2度の世界王者に
出典: フリー百科事典『ウィキペディア(Wikipedia)』 (2022/05/07 09:27 UTC 版)
1983年に大学を卒業すると体育学部助手として国士舘に残り、直後4月の全日本選手権では3回戦まで難なく勝ち上がって準決勝戦では天理大学学生の正木嘉美3段との巨漢対決に。激しい攻防の末に両者とも決定的なポイントは無かったが、大外刈・大内刈・体落・背負投と果敢に攻め続けた斉藤が判定勝を得て、全日本3度目の出場で自身初となる決勝進出を果たした。大会7連覇を狙う山下泰裕5段との決勝戦では、大外刈等で攻める山下に対して斉藤は必死に堪えながら応戦して互角の試合を展開するも、試合終了間際に斉藤の大外刈を山下が小外刈で返して場外ながらも斉藤に尻もちを付かせたのが材料となり、旗判定では山下に旗が2本上がって斉藤は準優勝で大会を終えている。
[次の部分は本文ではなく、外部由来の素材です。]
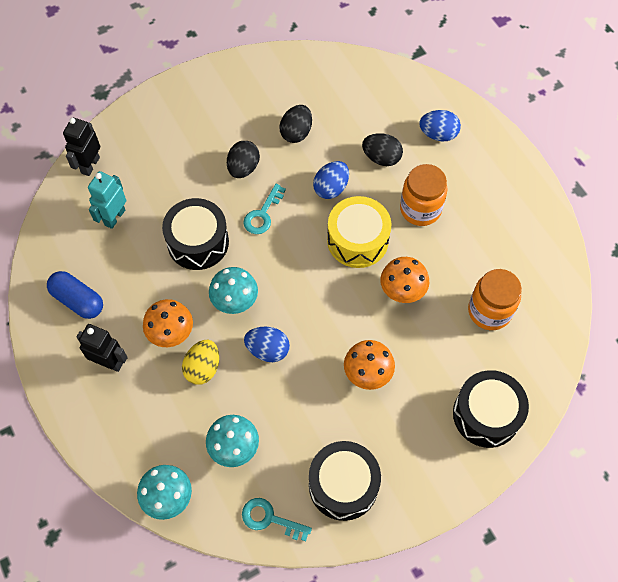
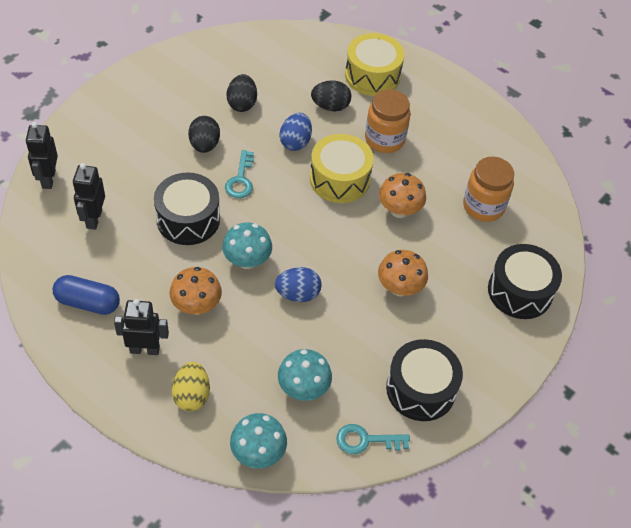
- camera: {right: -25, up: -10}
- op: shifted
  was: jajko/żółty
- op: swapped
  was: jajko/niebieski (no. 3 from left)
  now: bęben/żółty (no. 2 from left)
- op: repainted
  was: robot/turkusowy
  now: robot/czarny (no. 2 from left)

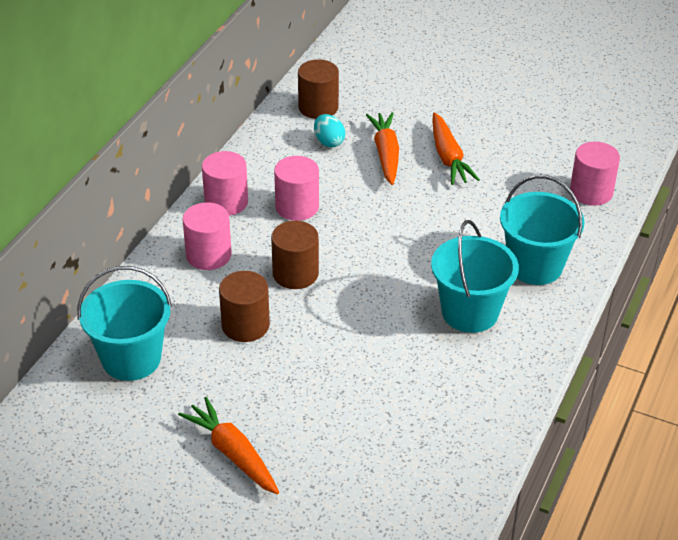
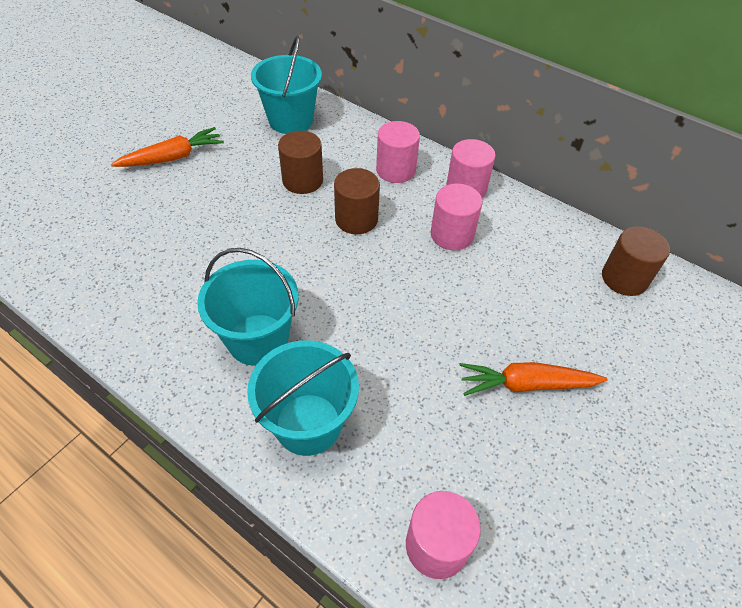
- camera: {right: 100, up: 10}
- op: gone
  was: jajko/turkusowy
- op: gone
  was: marchewka/pomarańczowy (no. 2 from left)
それでも10月にモスクワで開催された世界選手権に無差別級で出場すると優勝を果たし、同じく重量級を制した山下と共に世界チャンピオンの栄冠を得た。翌84年には、4月の全日本選手権で松井勲5段との準決勝戦以外は危なげ無く勝ち上がり、大方の予想通り8連覇を狙う山下5段と世界選手権者同士の決勝戦に。試合は前年同様一進一退の攻防となるも最後は山下の優勢勝となり、斉藤にとっては前年の雪辱には至らずまたも準優勝に甘んじた。8月のロサンゼルス五輪で日本は山下を無差別級、斉藤を重量級に据えてこれに臨み、斉藤は決勝戦で前大会王者のアンジェロ・パリジを破って優勝、世界選手権と同様に山下と2人揃っての金メダルを獲得した。ただし斉藤は、世界王者に2度輝きながら山下に勝てず全日本で優勝していないこの頃の心境を「五輪で金メダルを獲りながら自分は本当の世界一ではない、という蟠(わだかま)りが心の中に常に残っていた」「最初は憧れ・目標の存在であった山下さんを倒す事が自分の宿命だと、次第に感じるようになっていった」と著書の中で述懐している。とりわけ“山下2世の斉藤”というように、自分の名前が呼ばれる時に必ず“山下”の名前で形容される事には非常に抵抗があったようである。